Here's the catch: the SAFER Banking Act has passed the House multiple times in various forms, and has never received a Senate floor vote. As of early 2025, it has not been refiled in the 119th Congress. Scott, who now chairs the committee with jurisdiction over the bill, acknowledged bipartisan interest in addressing cannabis banking but was clear that he is not among the Republicans who have expressed strong support for the legislation. His 2023 votes and his consistent emphasis on "regular order" - rather than expedited action - suggest the bill faces a patient committee chair rather than an eager one.
Scott did express measured optimism: "I think we'll get to a solution." That's not nothing, coming from a committee chairman.
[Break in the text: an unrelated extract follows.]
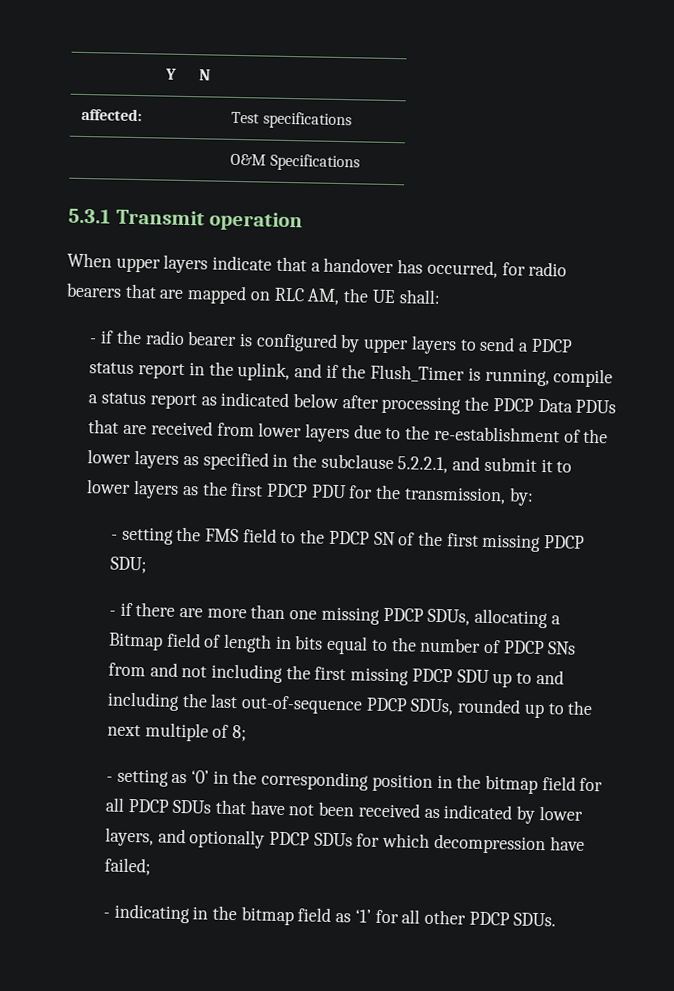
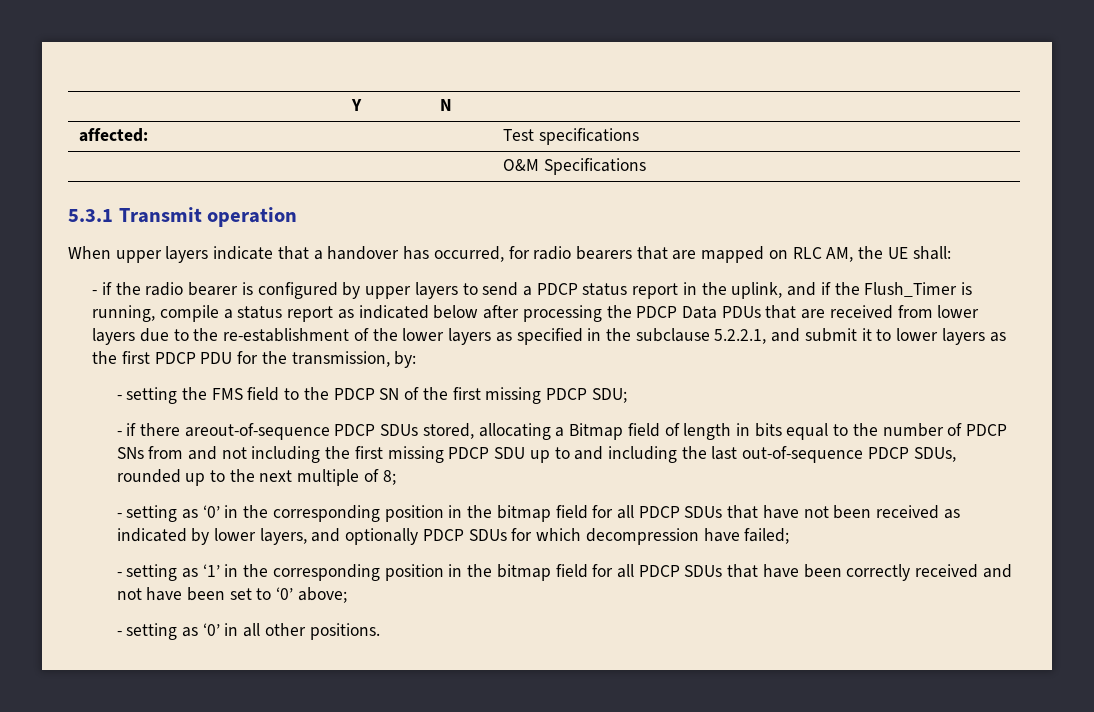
[178,604,471,626] are more than one missing PDCP SDUs, -> [184,423,474,440] areout-of-sequence PDCP SDUs stored,
[113,903,557,927] indicating in the bitmap field as ‘1’ for all other PDCP SDUs. -> [126,564,1012,581] [116,587,347,603] [116,623,380,640] setting as ‘1’ in the corresponding position in the bitmap field for all PDCP SDUs that have been correctly received and not have been set to ‘0’ above; // - setting as ‘0’ in all other positions.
But operators and compliance professionals should read that as a long-horizon statement, not a near-term legislative signal.
What This Means for Cannabis Operators Right Now
For licensed dispensaries and their business partners, the practical takeaway is this: federal banking reform remains uncertain, and operational decisions should reflect that reality rather than anticipate a resolution that hasn't materialized.
A few things worth tracking:
- State-chartered credit unions and cannabis-focused banking providers have stepped into the gap in many markets, offering basic depository services - but these relationships vary significantly by state, carry premium fees, and do not provide the full suite of commercial banking products most businesses need.
- Cashless payment workarounds - including PIN debit solutions and closed-loop payment platforms - remain widespread in cannabis retail, but their compliance status is contested and scrutinized at the federal level. Operators using these systems should maintain current legal counsel on their specific arrangements.
- The 280E tax provision, which disallows standard business expense deductions for cannabis businesses under federal law, is a separate but related financial constraint. Rescheduling to Schedule III could affect 280E applicability - but this remains a developing legal question, not a settled outcome.
- Multi-state operators and investors watching for banking reform as a catalyst for capital market access should maintain conservative financial modeling until Congressional action is concrete.
Scott's "quandary" framing is diplomatically honest. The banking gap creates genuine public safety risk - his cash room observation is correct - and it imposes serious operational and compliance costs on licensed businesses that followed every state rule to get their licenses. The absence of a federal fix isn't an oversight. It's a policy stalemate, and the cannabis industry is absorbing the cost of it every day.